=== Exercise ===
Resume the interview with Gleb Pavlovsky on Russian politics, writing on from its last sentence.

=== Page extract ===

————

Question: In order to have a strong president in Russia, will his rivals have to be weakened? Say, Motherland leader Dmitry Rogozin...

Gleb Pavlovsky: Don't make me laugh. Rogozin is not a rival. His personal rating is but 50% of the Motherland's at best.

Question: Could Mikhail Kasyanov become a rival provided he formed a democratic coalition?

Gleb Pavlovsky: A bureaucratic coalition is all he could ever come up with, a coalition of chiefs of departments, their deputies, advisers, and secretaries. Even that only if the authorities permit this split of the officialdom the way Leonid Kuchma permitted it in Ukraine. Putin knows better than that. Kasyanov's personal fan club is his utter maximum, but fan clubs are not what is brought into the Duma.

Question: Where are these new politicians the country needs? Where will they appear from?

Gleb Pavlovsky: They have not made it to the scene yet because of traffic jams. The traffic is organized in such a manner that rivals cannot reach the destination. I know the men objectively capable of more than managing their business ventures or operating on a municipal level. Unfortunately, they are compelled to wait because there hangs above them all the bureaucratic ceiling of the former, of ex-officials of the state, of Kasyanov's fan-club for example. Young men have to be promoted but that is precisely where difficulties are encountered. Unlike in the 1930's, the upper echelons cannot be filled with young commissars. Since the upper echelons are out of reach, the middle level should be renovated. Some mysterious men have taken it over and will not be bulged or ousted. The upper echelons have to be jolted into action to oust these men from the middle level and that's precisely what Putin has been doing. He stirs personnel and organizes vacancy fairs like the one in United Russia. On the other hand, it is being done slowly and with apprehension.

————

=== Stored data ===
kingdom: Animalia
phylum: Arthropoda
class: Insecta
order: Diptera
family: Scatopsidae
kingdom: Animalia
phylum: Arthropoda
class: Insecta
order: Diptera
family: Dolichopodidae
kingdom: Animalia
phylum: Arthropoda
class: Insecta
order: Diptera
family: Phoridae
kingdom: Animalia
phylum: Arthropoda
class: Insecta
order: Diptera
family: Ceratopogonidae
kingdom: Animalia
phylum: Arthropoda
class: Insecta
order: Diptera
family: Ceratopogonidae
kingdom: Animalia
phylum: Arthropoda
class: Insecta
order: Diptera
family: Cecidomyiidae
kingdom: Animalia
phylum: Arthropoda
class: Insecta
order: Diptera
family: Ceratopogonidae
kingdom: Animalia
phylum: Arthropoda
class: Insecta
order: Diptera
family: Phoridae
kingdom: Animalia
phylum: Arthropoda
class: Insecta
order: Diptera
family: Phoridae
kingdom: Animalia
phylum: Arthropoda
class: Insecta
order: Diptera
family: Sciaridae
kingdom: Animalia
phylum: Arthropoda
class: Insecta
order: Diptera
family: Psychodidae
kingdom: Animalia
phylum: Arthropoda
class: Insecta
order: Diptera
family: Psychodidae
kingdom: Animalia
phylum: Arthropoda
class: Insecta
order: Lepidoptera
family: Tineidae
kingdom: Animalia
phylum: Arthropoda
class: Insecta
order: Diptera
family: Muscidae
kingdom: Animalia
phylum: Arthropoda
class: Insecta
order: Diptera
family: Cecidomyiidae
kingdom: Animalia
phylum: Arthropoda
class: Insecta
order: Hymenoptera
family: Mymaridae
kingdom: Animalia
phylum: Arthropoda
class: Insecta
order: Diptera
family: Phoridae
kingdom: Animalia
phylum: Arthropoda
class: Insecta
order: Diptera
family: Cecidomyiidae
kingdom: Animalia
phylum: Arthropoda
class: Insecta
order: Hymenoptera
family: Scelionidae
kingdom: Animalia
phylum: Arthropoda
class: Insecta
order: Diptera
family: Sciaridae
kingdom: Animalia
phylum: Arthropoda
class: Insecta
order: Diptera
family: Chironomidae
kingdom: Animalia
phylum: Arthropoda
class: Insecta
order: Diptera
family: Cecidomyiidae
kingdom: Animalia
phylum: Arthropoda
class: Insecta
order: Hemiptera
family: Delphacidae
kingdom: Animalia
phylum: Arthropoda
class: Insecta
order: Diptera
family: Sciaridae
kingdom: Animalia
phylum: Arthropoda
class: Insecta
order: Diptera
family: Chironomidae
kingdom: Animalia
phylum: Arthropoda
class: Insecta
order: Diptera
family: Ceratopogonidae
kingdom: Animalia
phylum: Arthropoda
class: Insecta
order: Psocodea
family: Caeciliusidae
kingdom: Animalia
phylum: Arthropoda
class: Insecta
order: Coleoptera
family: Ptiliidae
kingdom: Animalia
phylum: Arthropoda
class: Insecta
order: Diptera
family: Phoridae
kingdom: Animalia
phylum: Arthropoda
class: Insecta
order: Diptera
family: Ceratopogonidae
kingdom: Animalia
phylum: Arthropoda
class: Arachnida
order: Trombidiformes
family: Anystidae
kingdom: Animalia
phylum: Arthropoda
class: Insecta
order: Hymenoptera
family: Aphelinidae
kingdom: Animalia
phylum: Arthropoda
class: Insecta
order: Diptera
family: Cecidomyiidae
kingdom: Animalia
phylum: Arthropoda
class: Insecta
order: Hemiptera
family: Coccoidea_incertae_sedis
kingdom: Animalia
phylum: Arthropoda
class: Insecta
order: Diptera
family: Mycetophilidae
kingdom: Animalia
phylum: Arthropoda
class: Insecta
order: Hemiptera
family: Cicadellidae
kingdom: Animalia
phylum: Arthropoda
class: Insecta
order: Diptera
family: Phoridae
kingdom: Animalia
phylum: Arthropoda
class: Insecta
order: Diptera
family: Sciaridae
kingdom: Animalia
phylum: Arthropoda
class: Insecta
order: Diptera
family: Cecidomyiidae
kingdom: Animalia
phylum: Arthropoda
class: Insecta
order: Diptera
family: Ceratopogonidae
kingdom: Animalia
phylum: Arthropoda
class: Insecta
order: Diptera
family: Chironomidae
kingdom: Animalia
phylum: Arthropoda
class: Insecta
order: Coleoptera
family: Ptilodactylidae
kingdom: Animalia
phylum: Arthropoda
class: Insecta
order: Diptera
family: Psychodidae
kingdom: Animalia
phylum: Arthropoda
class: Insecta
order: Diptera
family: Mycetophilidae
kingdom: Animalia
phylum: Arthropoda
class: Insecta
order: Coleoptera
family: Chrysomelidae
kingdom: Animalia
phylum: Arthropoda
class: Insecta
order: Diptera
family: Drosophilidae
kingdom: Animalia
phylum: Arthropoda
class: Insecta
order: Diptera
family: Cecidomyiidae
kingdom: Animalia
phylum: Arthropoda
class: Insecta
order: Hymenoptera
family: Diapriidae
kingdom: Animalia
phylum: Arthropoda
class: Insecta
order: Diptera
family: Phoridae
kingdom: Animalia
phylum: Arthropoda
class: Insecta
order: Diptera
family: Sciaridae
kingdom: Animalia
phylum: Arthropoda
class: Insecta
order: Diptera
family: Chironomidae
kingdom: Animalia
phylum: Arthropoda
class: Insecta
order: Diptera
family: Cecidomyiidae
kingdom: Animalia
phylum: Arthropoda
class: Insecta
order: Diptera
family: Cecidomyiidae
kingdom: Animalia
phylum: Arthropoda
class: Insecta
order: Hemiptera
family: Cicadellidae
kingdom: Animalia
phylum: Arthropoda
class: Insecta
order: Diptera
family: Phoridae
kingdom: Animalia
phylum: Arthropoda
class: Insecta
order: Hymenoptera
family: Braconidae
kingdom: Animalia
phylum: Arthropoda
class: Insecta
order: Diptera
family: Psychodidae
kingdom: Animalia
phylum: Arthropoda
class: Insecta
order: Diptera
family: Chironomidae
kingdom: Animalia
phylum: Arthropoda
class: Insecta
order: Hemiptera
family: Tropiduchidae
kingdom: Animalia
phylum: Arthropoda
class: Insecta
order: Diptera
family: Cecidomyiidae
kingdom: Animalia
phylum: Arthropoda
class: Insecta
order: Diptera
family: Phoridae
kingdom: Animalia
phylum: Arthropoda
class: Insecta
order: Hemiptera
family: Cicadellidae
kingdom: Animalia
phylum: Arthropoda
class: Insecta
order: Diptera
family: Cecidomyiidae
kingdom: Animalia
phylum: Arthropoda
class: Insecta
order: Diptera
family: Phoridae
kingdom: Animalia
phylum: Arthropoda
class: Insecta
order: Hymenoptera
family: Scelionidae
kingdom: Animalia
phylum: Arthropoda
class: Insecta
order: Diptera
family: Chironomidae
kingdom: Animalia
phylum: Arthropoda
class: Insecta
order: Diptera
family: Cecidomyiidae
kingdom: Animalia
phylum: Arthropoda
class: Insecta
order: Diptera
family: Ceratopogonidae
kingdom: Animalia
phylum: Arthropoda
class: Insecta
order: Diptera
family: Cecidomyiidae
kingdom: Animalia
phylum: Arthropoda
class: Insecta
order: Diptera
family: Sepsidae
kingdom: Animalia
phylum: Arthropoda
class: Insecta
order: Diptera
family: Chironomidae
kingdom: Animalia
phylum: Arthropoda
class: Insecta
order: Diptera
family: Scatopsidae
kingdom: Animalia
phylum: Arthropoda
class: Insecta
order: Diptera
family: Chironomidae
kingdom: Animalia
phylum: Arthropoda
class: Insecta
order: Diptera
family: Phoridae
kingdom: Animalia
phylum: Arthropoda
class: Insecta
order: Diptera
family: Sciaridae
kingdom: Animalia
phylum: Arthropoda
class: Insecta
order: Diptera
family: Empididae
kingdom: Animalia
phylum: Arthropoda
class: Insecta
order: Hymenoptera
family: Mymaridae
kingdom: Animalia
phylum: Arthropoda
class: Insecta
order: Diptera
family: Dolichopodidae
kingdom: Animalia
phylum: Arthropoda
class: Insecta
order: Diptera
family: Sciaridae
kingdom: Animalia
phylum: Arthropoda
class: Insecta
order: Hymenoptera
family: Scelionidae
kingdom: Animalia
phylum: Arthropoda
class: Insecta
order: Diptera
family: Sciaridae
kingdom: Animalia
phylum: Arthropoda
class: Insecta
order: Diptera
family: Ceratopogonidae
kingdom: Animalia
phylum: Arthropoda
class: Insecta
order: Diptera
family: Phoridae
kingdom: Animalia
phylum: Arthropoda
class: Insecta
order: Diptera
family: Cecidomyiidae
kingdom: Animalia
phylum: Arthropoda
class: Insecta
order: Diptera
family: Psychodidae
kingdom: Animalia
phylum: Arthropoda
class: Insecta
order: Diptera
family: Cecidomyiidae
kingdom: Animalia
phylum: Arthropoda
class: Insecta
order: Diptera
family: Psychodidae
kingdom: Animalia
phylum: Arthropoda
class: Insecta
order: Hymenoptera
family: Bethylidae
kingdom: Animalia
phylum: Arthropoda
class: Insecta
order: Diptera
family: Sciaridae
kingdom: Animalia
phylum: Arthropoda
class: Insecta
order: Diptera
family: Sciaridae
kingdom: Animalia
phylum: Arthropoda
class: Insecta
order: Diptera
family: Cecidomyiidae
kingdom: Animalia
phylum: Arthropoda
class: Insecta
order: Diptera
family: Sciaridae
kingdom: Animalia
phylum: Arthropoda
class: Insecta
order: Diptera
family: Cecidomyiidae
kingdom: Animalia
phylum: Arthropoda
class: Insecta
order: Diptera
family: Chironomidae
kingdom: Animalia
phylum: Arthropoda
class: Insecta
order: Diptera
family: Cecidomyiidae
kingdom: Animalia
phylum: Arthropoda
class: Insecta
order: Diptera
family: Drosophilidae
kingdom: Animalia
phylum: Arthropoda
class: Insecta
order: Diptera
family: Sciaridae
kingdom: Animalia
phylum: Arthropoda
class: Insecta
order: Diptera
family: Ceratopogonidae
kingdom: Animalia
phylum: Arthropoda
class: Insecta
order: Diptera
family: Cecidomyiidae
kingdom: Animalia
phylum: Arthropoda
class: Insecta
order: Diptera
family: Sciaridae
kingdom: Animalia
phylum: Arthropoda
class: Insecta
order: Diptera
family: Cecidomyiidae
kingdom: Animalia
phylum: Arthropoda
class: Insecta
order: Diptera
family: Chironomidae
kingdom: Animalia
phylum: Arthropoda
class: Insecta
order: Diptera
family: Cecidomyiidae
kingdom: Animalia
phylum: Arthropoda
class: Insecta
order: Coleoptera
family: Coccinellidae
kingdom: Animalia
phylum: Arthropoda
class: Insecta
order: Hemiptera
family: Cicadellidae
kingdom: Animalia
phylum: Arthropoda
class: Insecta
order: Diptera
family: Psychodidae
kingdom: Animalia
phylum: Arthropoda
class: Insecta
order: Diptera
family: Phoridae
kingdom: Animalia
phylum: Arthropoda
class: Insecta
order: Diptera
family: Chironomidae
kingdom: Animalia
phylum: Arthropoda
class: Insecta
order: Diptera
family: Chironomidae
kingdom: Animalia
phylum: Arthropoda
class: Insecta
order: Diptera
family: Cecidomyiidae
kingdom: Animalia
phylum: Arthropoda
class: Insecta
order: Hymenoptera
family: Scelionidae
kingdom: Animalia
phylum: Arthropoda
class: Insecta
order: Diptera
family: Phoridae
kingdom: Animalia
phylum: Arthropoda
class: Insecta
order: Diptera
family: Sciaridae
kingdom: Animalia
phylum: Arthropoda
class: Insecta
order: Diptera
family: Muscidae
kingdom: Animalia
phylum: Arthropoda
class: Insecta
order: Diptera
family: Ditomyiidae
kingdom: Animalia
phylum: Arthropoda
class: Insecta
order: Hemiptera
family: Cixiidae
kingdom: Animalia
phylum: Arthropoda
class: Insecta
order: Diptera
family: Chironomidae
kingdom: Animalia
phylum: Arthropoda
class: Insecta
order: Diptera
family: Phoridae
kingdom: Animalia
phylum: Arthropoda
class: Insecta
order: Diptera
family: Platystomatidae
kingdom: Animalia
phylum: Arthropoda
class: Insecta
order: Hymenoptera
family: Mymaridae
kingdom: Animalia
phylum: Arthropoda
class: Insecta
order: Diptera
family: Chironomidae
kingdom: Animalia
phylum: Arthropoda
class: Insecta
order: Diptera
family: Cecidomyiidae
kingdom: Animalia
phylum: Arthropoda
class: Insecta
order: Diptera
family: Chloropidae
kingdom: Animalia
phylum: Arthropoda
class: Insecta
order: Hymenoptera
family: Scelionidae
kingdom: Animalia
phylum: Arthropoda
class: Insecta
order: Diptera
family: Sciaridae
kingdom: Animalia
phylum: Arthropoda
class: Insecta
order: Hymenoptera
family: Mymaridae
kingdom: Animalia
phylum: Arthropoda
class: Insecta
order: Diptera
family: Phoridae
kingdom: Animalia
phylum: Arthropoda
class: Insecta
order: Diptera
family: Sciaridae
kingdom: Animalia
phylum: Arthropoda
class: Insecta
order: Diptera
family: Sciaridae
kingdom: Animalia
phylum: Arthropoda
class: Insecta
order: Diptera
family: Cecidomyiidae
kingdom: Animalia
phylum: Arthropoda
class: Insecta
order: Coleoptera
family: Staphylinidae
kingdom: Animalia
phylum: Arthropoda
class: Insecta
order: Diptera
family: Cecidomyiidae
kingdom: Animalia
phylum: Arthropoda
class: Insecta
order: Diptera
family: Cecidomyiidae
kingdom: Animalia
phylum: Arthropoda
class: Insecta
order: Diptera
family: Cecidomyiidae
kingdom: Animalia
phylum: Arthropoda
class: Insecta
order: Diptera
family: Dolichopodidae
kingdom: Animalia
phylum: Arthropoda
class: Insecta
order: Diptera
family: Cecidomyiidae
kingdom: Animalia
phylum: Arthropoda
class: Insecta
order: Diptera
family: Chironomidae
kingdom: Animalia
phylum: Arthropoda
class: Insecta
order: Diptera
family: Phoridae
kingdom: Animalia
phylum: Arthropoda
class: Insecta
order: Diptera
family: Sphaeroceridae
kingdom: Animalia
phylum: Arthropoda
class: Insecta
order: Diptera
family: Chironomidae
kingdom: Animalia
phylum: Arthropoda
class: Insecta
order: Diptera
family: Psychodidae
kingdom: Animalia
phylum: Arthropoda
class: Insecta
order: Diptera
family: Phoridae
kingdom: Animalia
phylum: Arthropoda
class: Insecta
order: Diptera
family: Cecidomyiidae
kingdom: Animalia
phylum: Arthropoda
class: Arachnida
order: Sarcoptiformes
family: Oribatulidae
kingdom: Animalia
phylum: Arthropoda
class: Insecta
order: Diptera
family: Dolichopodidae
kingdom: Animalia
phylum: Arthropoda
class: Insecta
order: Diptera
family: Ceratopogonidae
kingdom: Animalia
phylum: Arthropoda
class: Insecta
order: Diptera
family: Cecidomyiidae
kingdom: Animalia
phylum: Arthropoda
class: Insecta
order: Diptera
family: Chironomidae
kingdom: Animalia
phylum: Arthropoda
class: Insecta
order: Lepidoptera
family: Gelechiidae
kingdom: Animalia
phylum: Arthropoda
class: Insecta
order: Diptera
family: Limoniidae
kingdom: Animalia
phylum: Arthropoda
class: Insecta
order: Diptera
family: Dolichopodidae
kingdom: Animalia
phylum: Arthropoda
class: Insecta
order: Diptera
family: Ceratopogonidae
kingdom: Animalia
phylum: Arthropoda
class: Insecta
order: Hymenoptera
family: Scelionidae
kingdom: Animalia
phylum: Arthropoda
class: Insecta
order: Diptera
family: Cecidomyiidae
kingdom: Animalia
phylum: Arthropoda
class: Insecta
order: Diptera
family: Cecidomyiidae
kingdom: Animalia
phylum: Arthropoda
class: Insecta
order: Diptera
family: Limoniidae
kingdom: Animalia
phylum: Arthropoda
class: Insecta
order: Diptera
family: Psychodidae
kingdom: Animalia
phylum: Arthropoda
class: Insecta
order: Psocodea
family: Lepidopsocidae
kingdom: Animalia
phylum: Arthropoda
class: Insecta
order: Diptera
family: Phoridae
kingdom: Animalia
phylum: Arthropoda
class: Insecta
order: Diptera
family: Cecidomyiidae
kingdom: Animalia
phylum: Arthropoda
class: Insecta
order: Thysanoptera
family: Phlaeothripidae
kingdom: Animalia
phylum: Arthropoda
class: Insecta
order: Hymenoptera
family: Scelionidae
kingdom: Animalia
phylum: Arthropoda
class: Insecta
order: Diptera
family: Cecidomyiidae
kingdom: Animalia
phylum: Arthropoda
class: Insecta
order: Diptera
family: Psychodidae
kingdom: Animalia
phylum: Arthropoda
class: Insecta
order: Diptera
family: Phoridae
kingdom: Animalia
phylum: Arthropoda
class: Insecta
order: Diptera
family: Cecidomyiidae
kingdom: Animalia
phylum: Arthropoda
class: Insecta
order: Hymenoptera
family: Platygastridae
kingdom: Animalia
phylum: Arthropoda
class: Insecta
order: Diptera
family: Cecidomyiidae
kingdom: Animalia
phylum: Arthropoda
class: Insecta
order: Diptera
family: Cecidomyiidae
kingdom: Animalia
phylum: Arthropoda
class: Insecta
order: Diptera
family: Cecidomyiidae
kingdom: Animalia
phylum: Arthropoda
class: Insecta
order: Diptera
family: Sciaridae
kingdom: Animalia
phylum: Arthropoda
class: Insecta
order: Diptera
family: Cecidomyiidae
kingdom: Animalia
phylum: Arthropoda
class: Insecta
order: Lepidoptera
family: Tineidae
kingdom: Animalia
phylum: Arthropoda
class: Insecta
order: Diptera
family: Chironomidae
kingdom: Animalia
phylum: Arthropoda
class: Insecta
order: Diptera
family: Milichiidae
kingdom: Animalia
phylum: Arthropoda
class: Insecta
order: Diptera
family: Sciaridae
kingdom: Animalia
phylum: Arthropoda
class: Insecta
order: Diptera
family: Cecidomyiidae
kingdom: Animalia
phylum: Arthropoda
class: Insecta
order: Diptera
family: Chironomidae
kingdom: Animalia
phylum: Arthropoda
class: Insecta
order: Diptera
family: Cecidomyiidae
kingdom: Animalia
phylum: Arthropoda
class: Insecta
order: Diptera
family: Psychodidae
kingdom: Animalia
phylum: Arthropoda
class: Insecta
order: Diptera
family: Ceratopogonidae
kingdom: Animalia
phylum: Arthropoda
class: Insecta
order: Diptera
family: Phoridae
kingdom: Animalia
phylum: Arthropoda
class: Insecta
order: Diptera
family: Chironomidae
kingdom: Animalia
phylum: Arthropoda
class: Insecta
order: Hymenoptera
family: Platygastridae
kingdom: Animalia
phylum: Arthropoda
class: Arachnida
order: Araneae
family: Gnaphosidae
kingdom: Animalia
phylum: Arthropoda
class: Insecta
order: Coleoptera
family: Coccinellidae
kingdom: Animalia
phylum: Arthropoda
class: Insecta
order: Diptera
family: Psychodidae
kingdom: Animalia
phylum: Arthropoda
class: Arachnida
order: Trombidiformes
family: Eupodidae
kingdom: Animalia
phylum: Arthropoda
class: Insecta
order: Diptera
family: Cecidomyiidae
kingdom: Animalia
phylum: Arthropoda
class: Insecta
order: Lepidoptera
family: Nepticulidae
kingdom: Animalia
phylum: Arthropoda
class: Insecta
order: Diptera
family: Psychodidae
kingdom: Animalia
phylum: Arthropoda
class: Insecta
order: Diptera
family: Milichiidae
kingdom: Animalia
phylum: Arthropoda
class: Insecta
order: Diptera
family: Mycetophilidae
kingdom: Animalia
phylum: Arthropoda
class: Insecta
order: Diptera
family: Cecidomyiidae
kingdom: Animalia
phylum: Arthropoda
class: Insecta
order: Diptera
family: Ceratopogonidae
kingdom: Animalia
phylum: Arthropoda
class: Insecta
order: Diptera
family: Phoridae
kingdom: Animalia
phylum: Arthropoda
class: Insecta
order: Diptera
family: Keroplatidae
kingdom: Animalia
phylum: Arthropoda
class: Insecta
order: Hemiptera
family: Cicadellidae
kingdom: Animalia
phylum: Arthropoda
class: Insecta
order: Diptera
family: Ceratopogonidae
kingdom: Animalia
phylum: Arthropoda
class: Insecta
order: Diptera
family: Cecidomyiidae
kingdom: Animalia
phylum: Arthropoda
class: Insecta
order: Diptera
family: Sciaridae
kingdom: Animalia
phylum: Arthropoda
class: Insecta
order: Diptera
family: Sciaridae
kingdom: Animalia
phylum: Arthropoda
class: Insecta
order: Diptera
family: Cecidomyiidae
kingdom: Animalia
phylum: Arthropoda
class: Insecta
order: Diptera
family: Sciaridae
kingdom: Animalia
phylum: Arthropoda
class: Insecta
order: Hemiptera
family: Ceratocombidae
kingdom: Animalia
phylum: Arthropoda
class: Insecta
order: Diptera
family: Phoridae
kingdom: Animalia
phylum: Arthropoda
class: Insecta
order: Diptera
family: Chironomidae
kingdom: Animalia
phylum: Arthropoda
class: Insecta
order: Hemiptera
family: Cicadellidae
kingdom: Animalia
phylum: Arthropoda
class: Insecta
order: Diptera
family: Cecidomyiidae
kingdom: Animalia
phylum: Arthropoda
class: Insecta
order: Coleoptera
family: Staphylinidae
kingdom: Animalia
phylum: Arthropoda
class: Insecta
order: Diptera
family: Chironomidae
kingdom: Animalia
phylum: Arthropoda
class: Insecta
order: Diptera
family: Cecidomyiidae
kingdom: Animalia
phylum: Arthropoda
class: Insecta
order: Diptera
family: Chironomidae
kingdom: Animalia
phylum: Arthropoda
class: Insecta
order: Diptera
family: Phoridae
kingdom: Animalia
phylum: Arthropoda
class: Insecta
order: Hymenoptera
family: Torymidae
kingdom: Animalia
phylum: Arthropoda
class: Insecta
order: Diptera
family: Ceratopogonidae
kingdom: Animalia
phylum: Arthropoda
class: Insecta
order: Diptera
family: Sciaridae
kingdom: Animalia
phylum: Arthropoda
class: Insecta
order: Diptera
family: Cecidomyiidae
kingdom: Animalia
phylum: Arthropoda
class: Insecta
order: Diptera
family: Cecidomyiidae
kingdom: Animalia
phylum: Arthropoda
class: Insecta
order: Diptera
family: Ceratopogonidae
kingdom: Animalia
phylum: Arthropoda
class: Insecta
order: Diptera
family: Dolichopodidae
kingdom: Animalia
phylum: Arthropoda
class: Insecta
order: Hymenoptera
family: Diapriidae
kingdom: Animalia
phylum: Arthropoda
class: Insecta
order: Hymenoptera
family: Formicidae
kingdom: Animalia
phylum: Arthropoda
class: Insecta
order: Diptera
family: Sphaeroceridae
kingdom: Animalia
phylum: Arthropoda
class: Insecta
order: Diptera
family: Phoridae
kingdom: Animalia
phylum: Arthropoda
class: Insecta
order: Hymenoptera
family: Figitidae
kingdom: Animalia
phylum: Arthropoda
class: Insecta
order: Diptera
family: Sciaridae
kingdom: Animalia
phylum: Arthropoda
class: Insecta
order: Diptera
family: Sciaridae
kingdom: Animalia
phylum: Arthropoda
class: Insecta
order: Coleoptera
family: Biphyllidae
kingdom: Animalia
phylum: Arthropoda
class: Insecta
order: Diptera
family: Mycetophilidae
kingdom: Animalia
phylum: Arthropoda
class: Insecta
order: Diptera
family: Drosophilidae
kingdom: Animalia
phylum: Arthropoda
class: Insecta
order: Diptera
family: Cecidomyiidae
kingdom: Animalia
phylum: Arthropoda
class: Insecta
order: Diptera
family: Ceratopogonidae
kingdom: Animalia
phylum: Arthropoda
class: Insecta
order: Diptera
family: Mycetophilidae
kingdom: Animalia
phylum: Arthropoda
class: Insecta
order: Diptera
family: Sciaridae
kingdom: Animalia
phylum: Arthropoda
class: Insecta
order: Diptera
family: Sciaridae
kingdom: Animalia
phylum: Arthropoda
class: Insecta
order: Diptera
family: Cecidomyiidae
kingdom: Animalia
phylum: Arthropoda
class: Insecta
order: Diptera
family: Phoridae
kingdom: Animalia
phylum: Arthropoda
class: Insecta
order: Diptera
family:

————

=== Exercise result ===
Question: What do we need? What essentially is a one-party system (United Russia) for?

Gleb Pavlovsky: Because nobody has the will or strength for a second party. Putin told Gennady Zyuganov two years ago that there are traditions in Russian social democracy, that the left flank of the political spectrum is idle... but Zyuganov holds on to his position refusing to make room for the young. In other words, the one-party system is inadvertently set up by United Russia's rivals themselves.

On the other hand, there is the rule that when one party prevails over all others in various countries (say, Italy, Japan, Mexico), parties like that usually hold their positions for two electoral cycles. Unless United Russia does something really stupid, it may poll the majority in 2007, and again in 2011.

Question: But the people are not precisely happy with United Russia even now! Social benefits-to-money conversion alone was already something...

Gleb Pavlovsky: Yes, the people air their grudges against it as the ruling party but do not want any other authorities.

Question: What are the chances of the democratic forces that made it to the Moscow municipal legislature? Do you think that may return to the Duma as well?

Gleb Pavlovsky: I do not know how they managed to scale the 7% barrier. Should they try to play these weird games on the nationwide level, they will never make it to the Duma. Should they try to don the role of populists, they will discover that they have much stronger rivals in this sphere than they themselves will ever become.

Question: Why is it that all parties are formed "from the top"? It is surely possible to form them from the other direction.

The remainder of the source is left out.